TRY IT -
If an entry holds a picture, leave the picture out and output everything else exactly.

* * * * * * *

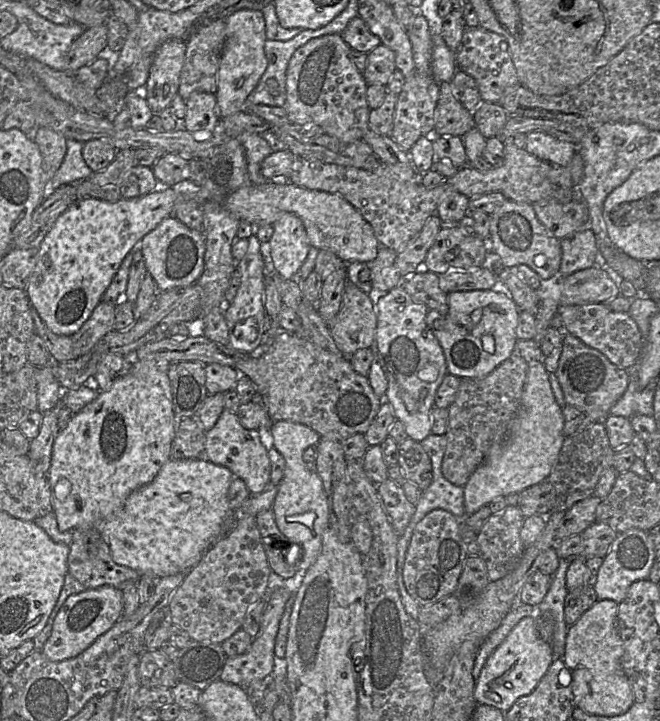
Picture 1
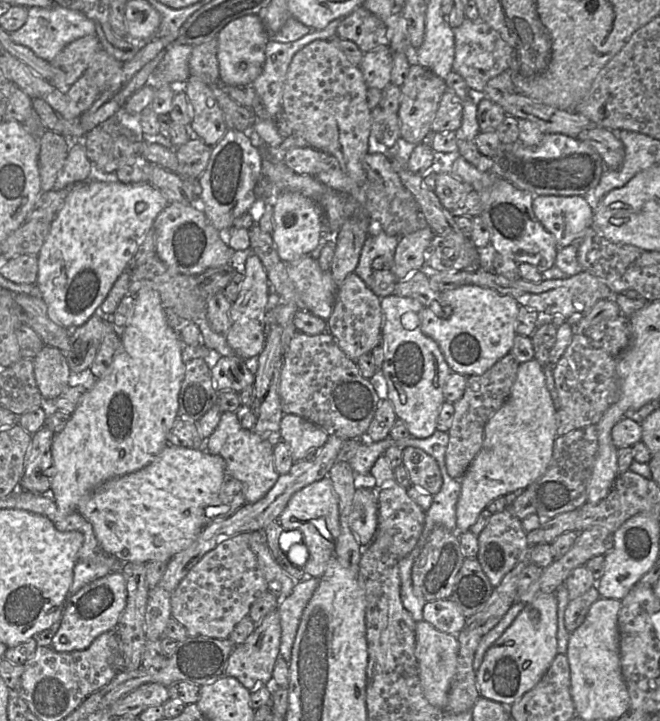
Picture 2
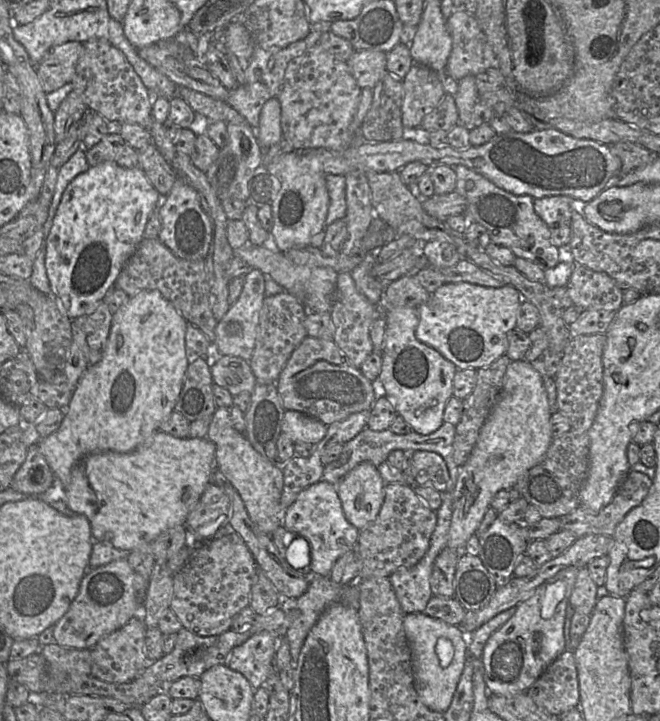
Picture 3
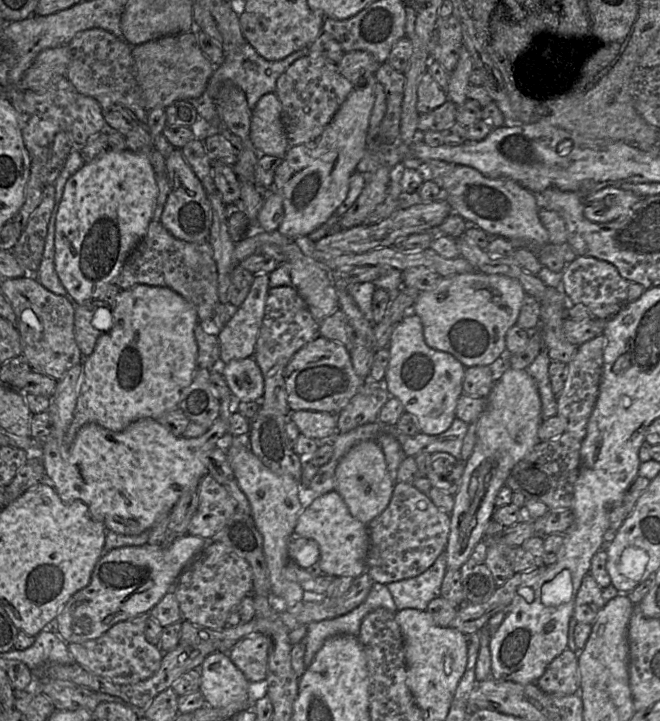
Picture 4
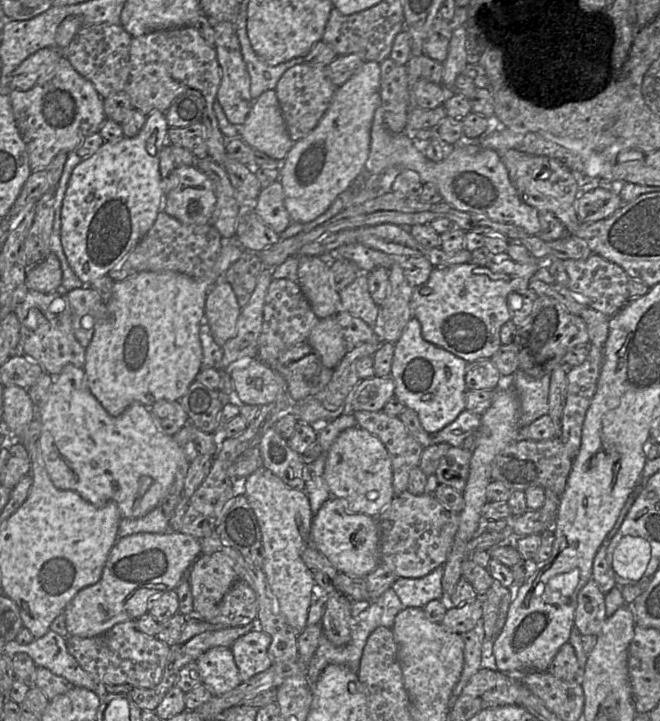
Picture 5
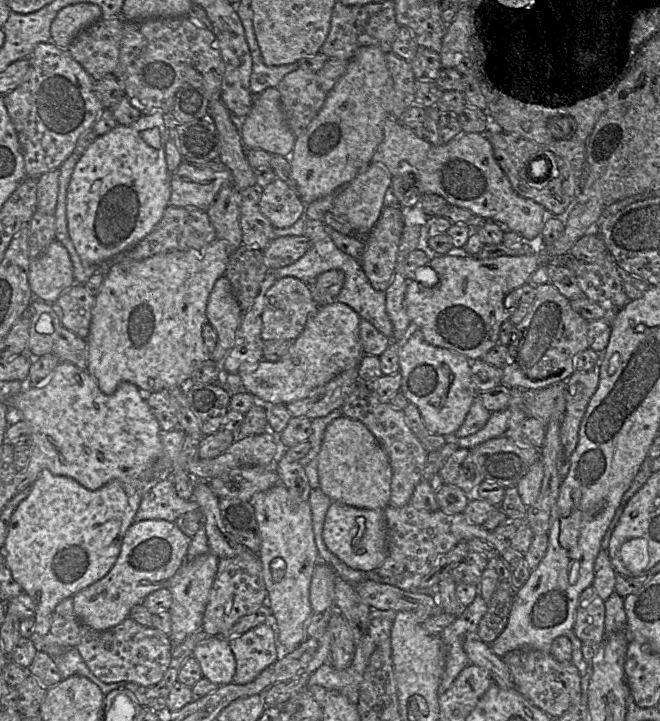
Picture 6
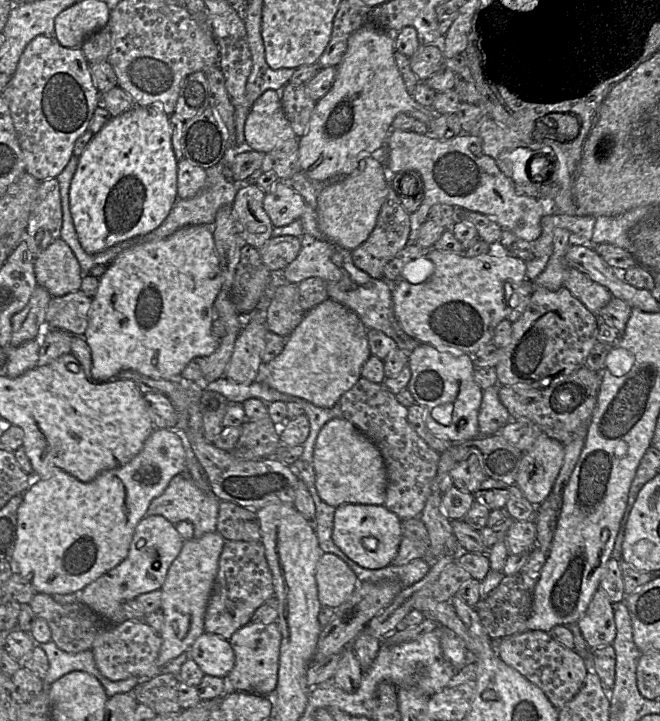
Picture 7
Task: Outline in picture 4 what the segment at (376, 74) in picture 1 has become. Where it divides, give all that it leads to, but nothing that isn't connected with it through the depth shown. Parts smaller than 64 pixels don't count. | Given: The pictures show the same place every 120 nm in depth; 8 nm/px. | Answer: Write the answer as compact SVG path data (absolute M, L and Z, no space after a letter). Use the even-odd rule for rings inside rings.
M350 51L344 53L336 65L341 75L355 88L364 86L368 77L374 75L381 64L369 52Z

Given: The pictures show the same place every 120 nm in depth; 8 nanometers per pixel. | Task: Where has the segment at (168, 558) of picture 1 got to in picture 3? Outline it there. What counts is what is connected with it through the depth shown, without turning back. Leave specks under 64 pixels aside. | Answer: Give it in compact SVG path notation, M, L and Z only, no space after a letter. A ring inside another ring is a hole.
M160 430L155 432L142 446L130 453L104 451L84 457L72 469L71 481L65 487L65 502L75 514L84 515L90 523L94 541L101 541L119 550L133 551L145 544L152 543L162 532L178 525L185 525L192 508L198 502L216 468L216 445L207 438L175 438Z

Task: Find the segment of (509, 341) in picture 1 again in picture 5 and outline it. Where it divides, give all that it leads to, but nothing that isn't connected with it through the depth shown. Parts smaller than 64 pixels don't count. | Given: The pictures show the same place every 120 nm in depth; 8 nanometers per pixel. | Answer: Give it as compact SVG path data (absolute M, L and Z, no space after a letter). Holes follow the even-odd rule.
M503 256L503 260L499 263L486 265L462 263L434 267L428 281L413 288L410 301L412 316L421 324L422 337L468 363L491 358L501 346L501 327L512 318L512 311L508 308L508 296L511 293L523 296L529 288L529 281L541 264L542 262L537 260L523 264L517 263L508 256Z

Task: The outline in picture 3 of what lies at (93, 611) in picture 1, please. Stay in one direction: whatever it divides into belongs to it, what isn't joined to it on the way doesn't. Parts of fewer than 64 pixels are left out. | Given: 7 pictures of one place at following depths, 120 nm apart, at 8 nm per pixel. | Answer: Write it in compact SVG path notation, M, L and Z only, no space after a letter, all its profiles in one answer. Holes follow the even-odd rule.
M119 559L116 561L113 561L109 564L99 566L96 568L89 568L87 572L85 573L83 579L81 580L80 586L79 586L79 591L74 598L74 600L71 602L69 609L67 612L57 621L55 624L55 629L54 629L54 639L55 643L64 646L64 647L71 647L71 648L76 648L76 649L91 649L95 644L104 636L112 633L113 631L119 629L120 627L124 626L131 618L133 617L141 617L143 620L144 616L144 602L143 604L140 602L135 590L134 590L134 572L131 569L130 565L128 564L126 559Z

* * * * * * *

SOLUTION FOR THIS TASK -
Picture 1
Picture 2
Picture 3
Picture 4
Picture 5
Picture 6
Picture 7
Task: Outline in picture 4 what the segment at (376, 74) in picture 1 has become. Where it divides, give all that it leads to, but nothing that isn't connected with it through the depth shown. Parts smaller than 64 pixels don't count. | Given: The pictures show the same place every 120 nm in depth; 8 nm/px. | Answer: Write the answer as compact SVG path data (absolute M, L and Z, no space after a letter). Use the even-odd rule for rings inside rings.
M350 51L344 53L336 65L341 75L355 88L364 86L368 77L374 75L381 64L369 52Z

Given: The pictures show the same place every 120 nm in depth; 8 nanometers per pixel. | Task: Where has the segment at (168, 558) of picture 1 got to in picture 3? Outline it there. What counts is what is connected with it through the depth shown, without turning back. Leave specks under 64 pixels aside. | Answer: Give it in compact SVG path notation, M, L and Z only, no space after a letter. A ring inside another ring is a hole.
M160 430L155 432L142 446L130 453L104 451L84 457L72 469L71 481L65 487L65 502L75 514L84 515L90 523L94 541L101 541L119 550L133 551L145 544L152 543L162 532L178 525L185 525L192 508L198 502L216 468L216 445L207 438L175 438Z

Task: Find the segment of (509, 341) in picture 1 again in picture 5 and outline it. Where it divides, give all that it leads to, but nothing that isn't connected with it through the depth shown. Parts smaller than 64 pixels don't count. | Given: The pictures show the same place every 120 nm in depth; 8 nanometers per pixel. | Answer: Give it as compact SVG path data (absolute M, L and Z, no space after a letter). Holes follow the even-odd rule.
M503 256L503 260L499 263L486 265L462 263L434 267L428 281L413 288L410 301L412 316L421 324L422 337L468 363L491 358L501 346L501 327L512 318L512 311L508 308L508 296L511 293L523 296L529 288L529 281L541 264L542 262L537 260L523 264L517 263L508 256Z

Task: The outline in picture 3 of what lies at (93, 611) in picture 1, please. Stay in one direction: whatever it divides into belongs to it, what isn't joined to it on the way doesn't. Parts of fewer than 64 pixels are left out. | Given: 7 pictures of one place at following depths, 120 nm apart, at 8 nm per pixel. | Answer: Write it in compact SVG path notation, M, L and Z only, no space after a letter, all its profiles in one answer. Holes follow the even-odd rule.
M119 559L116 561L113 561L109 564L99 566L96 568L89 568L87 572L85 573L83 579L81 580L80 586L79 586L79 591L74 598L74 600L71 602L69 609L67 612L57 621L55 624L55 629L54 629L54 639L55 643L64 646L64 647L71 647L71 648L76 648L76 649L91 649L95 644L104 636L112 633L113 631L119 629L120 627L124 626L131 618L133 617L141 617L143 620L144 616L144 602L143 604L140 602L135 590L134 590L134 572L131 569L130 565L128 564L126 559Z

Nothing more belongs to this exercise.